Exercise description: Set down, please, exactly the lines below that run from the line with "Figure 6. Maximum" to the line with "Figure 8: First-order", both lines included.

Entries supplied:
- - - - -

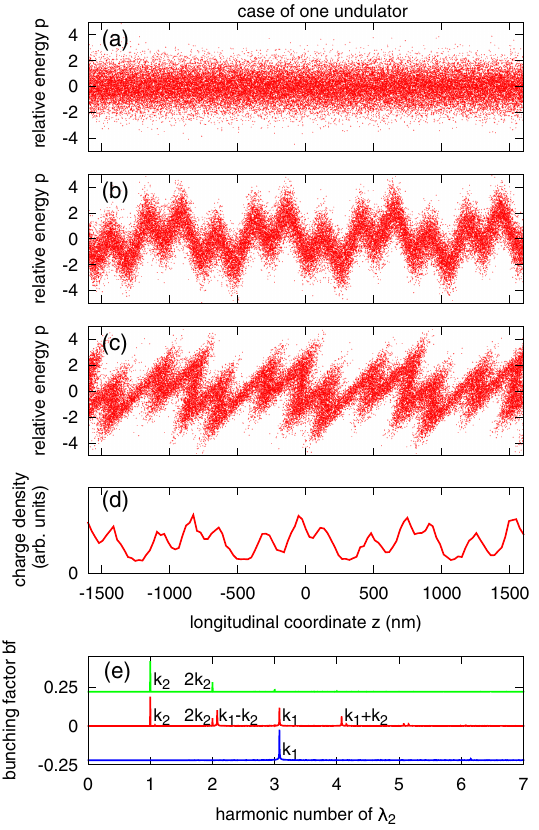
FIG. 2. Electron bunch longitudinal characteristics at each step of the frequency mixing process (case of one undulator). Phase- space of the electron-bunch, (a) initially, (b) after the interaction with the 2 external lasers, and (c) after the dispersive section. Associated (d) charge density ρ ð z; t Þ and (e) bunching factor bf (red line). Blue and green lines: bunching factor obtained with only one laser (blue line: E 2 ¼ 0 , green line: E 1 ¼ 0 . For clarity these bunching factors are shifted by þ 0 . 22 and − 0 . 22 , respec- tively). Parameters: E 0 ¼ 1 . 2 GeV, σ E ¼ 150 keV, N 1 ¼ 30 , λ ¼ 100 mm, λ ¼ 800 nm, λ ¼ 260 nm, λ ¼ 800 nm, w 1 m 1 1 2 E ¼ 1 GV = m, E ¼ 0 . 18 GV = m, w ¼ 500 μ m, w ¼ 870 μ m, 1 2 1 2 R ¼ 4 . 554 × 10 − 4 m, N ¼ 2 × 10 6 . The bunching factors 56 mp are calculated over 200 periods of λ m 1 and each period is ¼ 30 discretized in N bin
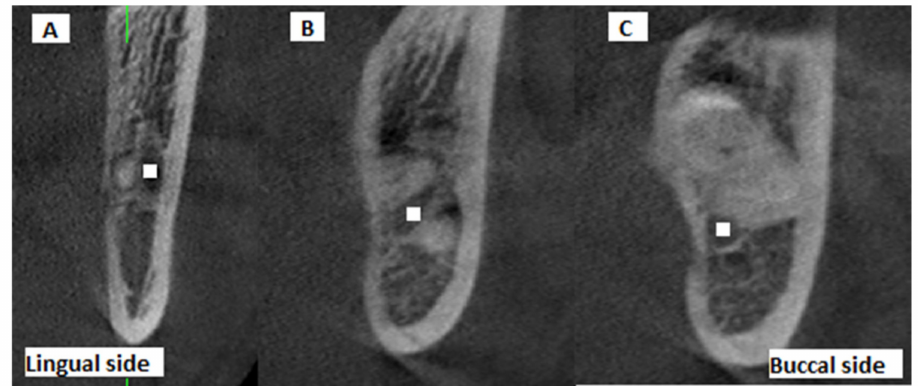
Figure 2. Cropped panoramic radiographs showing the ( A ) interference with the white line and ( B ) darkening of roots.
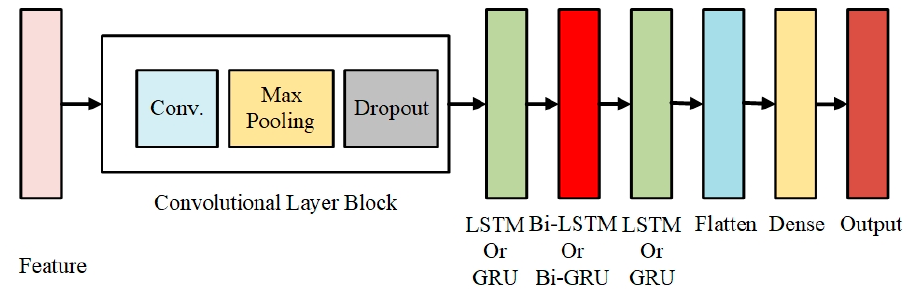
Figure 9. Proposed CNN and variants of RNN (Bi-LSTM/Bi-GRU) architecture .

- - - - -

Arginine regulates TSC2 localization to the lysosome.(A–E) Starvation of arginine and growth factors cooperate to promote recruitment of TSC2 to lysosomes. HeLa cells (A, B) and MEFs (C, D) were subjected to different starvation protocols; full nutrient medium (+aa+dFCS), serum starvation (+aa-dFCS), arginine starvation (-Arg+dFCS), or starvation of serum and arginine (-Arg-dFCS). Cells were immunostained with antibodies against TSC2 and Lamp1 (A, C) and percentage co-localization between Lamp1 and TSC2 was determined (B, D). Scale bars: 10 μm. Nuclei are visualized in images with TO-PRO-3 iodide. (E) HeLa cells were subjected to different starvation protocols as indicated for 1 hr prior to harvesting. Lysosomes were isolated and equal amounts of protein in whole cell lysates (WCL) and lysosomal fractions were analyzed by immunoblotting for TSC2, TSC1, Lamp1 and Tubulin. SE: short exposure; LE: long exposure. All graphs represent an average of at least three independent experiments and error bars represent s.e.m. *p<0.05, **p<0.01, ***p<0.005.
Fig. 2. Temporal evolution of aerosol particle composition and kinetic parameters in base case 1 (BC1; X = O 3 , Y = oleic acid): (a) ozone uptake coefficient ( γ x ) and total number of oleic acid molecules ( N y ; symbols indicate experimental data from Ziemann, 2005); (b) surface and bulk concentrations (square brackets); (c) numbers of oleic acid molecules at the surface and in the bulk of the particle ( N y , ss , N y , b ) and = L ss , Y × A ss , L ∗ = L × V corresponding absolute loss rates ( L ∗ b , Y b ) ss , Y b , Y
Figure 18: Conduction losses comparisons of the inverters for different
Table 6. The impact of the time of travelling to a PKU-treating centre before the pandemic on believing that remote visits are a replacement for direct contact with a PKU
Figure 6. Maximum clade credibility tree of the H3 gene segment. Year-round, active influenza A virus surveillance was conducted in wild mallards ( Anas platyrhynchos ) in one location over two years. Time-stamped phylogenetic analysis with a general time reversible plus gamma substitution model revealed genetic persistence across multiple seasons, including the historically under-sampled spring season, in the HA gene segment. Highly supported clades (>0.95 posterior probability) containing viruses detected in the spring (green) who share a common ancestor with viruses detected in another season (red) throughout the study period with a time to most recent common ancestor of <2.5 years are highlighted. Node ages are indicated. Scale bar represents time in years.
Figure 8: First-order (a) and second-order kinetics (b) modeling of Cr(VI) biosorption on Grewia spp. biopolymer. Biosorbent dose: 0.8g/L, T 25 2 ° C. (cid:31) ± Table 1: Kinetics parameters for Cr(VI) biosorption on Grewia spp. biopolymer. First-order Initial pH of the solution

- - - - -

Exercise response:
Figure 6. Maximum clade credibility tree of the H3 gene segment. Year-round, active influenza A virus surveillance was conducted in wild mallards ( Anas platyrhynchos ) in one location over two years. Time-stamped phylogenetic analysis with a general time reversible plus gamma substitution model revealed genetic persistence across multiple seasons, including the historically under-sampled spring season, in the HA gene segment. Highly supported clades (>0.95 posterior probability) containing viruses detected in the spring (green) who share a common ancestor with viruses detected in another season (red) throughout the study period with a time to most recent common ancestor of <2.5 years are highlighted. Node ages are indicated. Scale bar represents time in years.
Figure 8: First-order (a) and second-order kinetics (b) modeling of Cr(VI) biosorption on Grewia spp. biopolymer. Biosorbent dose: 0.8g/L, T 25 2 ° C. (cid:31) ± Table 1: Kinetics parameters for Cr(VI) biosorption on Grewia spp. biopolymer. First-order Initial pH of the solution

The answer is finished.